In Elazar’s depiction of this distribution in his 1966 edition of his book, American Federalism, he not only provides an overall view of that distribution, but also provides a national map that breaks down how the three subcultures are distributed within each state.  Again, citing Florida as the example, it can be seen to be traditional throughout most of its geographic area, but having a strong individualistic concentration in the heavily populated area of South Florida.

The philosopher, Santayana, adequately describes the basis of American popular philosophy.  He describes a development that enshrines the individual through transcendentalism and pragmaticism.  Along the way, Americans institutionalized various processes that were based on pragmatic assumptions which held action, temporal concerns, and self-initiative as implicit ideals.

But Santayana, in 1911, could still write about an America light of heart and civil.  This cultural foundation of an increasing sense of individualism under the precepts of pragmaticism, though, would encounter fundamental institutional changes that would have profound sociological and psychological consequences.  But before leaving the transformational 1800s, perhaps a look at how one person dealt with the great changes can illustrate more concretely what these changes in cultural factors meant to Americans. 

Luckily, there is one case that rather takes on special meaning even though his time on earth was suddenly cut short in 1865.  That would be Abraham Lincoln and the next posting, using the review provided by Allen Guelzo,[10] will attempt to give the reader a sense of the importance of that example.



[1] George Santayana, “The Genteel Tradition in American Philosophy,” in The Annals of America, Vol. 13 (Chicago, IL: Encyclopaedia Britannica, 1968/1911), 277-288.

[2] Daniel J. Elazar, American Federalism: A View from the States, (New York, NY: Thomas Y. Crowell, 1966).

[3] George Lakoff, Moral Politics:  How Liberals and Conservatives Think (Chicago, IL:  The University of Chicago Press, 2002).

[4] This assumption was heavily influenced by the experiences the Puritans had before making their way over the ocean to the American shores.  Specifically, while in the Netherlands, they were exposed to covenantal ideas which, in turn, were based on Judaic traditions.  See Daniel J. Elazar, Exploring Federalism (Tuscaloosa, AL:  The University of Alabama Press, 1987).

[5] Michael J. Sandel, Democracy’s Discontent:  America in Search of a Public Philosophy (Cambridge, MA:  The Belknap Press of Harvard University Press, 1996).

[6] For a description of this movement and its effects on the US, see “An Overall American Construct, Part II,” Gravitas:  A Voice for Civics (February 9, 2021), accessed January 3, 2022, http://gravitascivics.blogspot.com/2021_02_07_archive.html .

[7] Santayana, “The Genteel Tradition in American Philosophy,” in The Annals of America, 285.

[8]He [Spencer] is best remembered for his doctrine of social Darwinism, according to which the principles of evolution, including natural selection, apply to human societies, social classes, and individuals as well as to biological species developing over geologic time.

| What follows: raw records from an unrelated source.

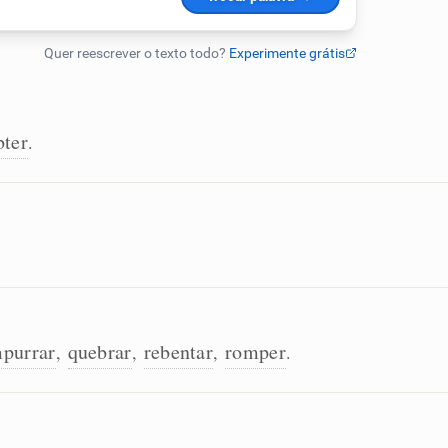
bter
.
purrar
quebrar
rebentar
romper
,
,
,
.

In Spencer’s day[,] social Darwinism was invoked to justify laissez-faire economics and the minimal state, which were thought to best promote unfettered competition between individuals and the gradual improvement of society through the ‘survival of the fittest,’ a term that Spencer himself introduced.” Found in Harry Burrows Acton, “Herbert Spencer:  British Philosopher,” Britannica (December 4, 2021), accessed January 3, 2022, https://www.britannica.com/biography/Herbert-Spencer .

[9] As previously pointed out in this blog.  For the original depiction see Daniel J. Elazar, American Federalism: A View from the States, (New York, NY: Thomas Y. Crowell, 1966).  For a more recent one, see, for example, “State Political Culture,” Lumen:  American Government (n.d.), accessed December 26, 2021, https://courses.lumenlearning.com/amgovernment/chapter/state-political-culture/ . 

[10] Allen C. Guelzo, The American Mind, Part 2 – transcript books – (Chantilly, VA:  The Teaching Company/The Great Courses, 2005).